Most of the government spending during COVID, and as announced in the recent Union Budget, too, was principally guided towards supply-side measures (hoping to attract capital investment), while completely ignoring the brewing crisis on the ‘demand side’.
And so, with the ‘inflation tax’ raising all prices now, consumers and producers face a double whammy. Low-income groups face the wrath. With a lack of better employment prospects, already low wages, and high indebtedness, one can only imagine to what extent a higher ‘inflation tax’ will damage overall consumer sentiments across India in the weeks to come.
The damaging impact of an inflation tax, better understood and studied in the urban landscape, is likely to be far worse in rural India, where retail inflation has been twice as high, and the state of indebtedness, low incomes, lack of jobs is far more intensified.
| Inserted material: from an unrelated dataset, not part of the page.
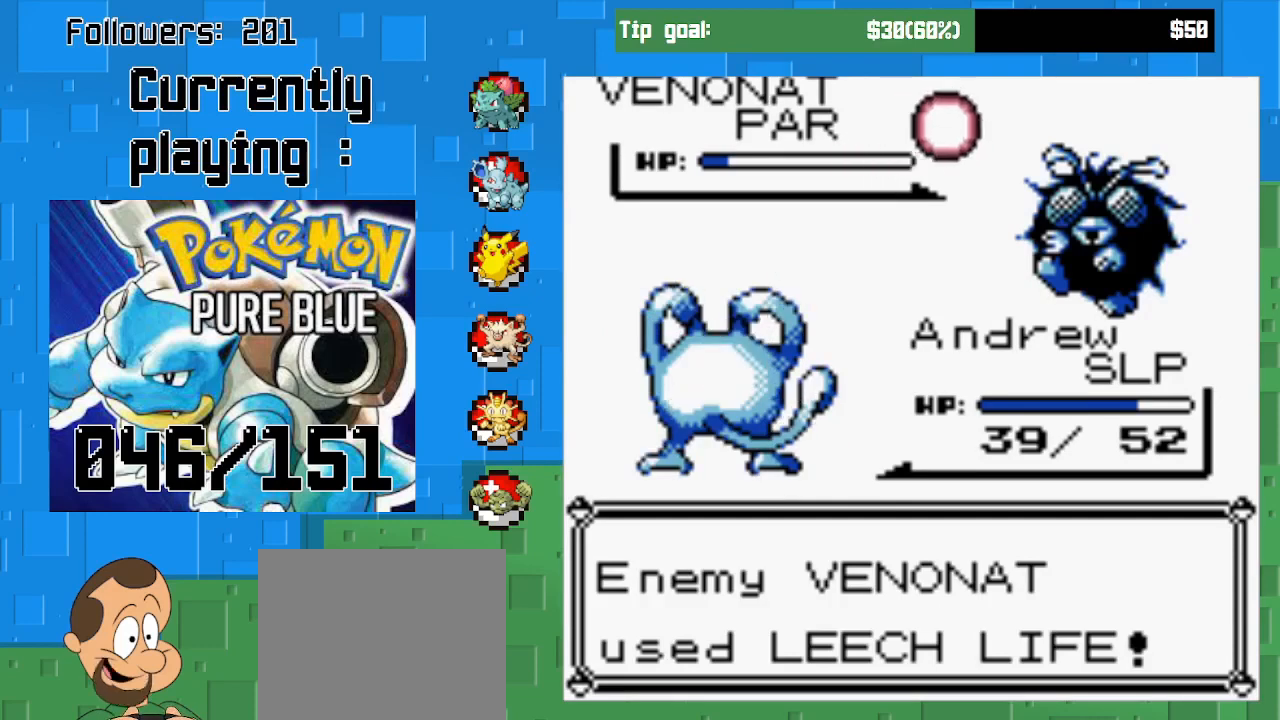
{"buttons": [], "right_stick": "center", "events": []}
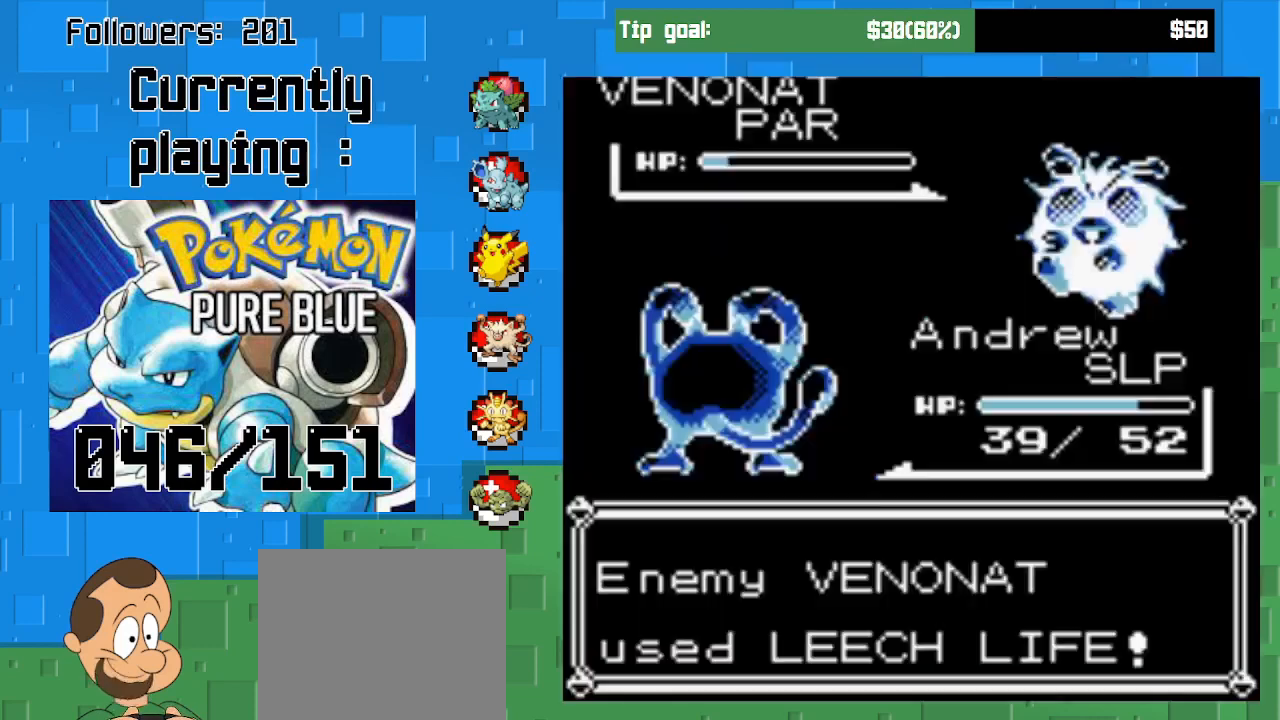
{"buttons": ["CIRCLE"], "right_stick": "center", "events": [[67, "CIRCLE", "down"], [400, "CIRCLE", "up"], [500, "CIRCLE", "down"]]}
Further, had the food price rise translated to increasing the incomes of farmers, one could have seen a rising motivation for farmers to produce more or save more. However, despite food inflation, existing distortions in the price-distribution network across India’s middlemen-laden farming network and the ‘urban price bias’ (where 1 kg price of onion sold in the urban market is not the price that the farmer gets for producing that same 1 kg) makes the farmer and the rural economy’s condition more precarious.
Can the RBI and the Government Do Now?
What can the government do in the short term to address the woes stemming from the ‘inflation tax’?
First, let RBI do everything it can in its mandated role to solely focus on ‘inflation targeting’ and suck excess liquidity out of the economy. As C Rangarajan recently argued:
“Inflation in India cannot be described just as ‘cost-push’. Abundance of liquidity has been an important factor (too). If we want to control inflation, action on liquidity is very much needed with a concomitant rise in the interest rate on deposits and loans”.
This may require some time through a tough monetary policy stance, which may be counterproductive to the government’s own efforts towards capital investment-centred growth, as a higher cost of borrowing will make credit more expensive.
Second, use instruments of fiscal policy to make a series of graded direct transfers (especially to the bottom of the income-consumption pyramid) to push for higher demand amongst the lower-income groups, especially in the rural economy.
A monolithic, macro approach to address a temporal rise in inflation, or an effort to fix supply disruptions solely through a monetary policy toolkit, will achieve little. It could even drive other aggregates, such as consumption and private investment demand, towards a deeper recession.
Govt Needs to Put Differences Aside
What is needed is a sustained, fiscal spending-backed income push in the short run to maintain a reasonable space for consumer demand in the rural economy. The Union government will need to cooperate with wtates on this – and this may not be easy given how badly the Centre-state dynamic is rigged currently.
The first prescriptive point here requires the Modi government to respect the RBI’s decision-making power as a public institution, while letting it perform independently and with clarity.
For the second point, the government needs to acknowledge its wrong and self-correct its fiscal trajectory for FY2022-23 by facilitating more direct transfers to lower-income groups. One short-term step here could be to announce and disburse higher allocations for PM-KISAN and MGNREGA, and launch a pilot urban version of MGNREGA to provide farmers and low-income workers with more ‘spending power’ at a time when regressive taxation combined with the invisible inflation tax is wrecking their household budgets.
(Deepanshu Mohan is Associate Professor and Director, Centre for New Economics Studies, Jindal School of Liberal Arts and Humanities, OP Jindal Global University. He is Visiting Professor of Economics to Department of Economics, Carleton University, Ottawa, Canada. This is an Opinion article and the views expressed are the author's own. The Quint neither endorses nor is responsible for them.)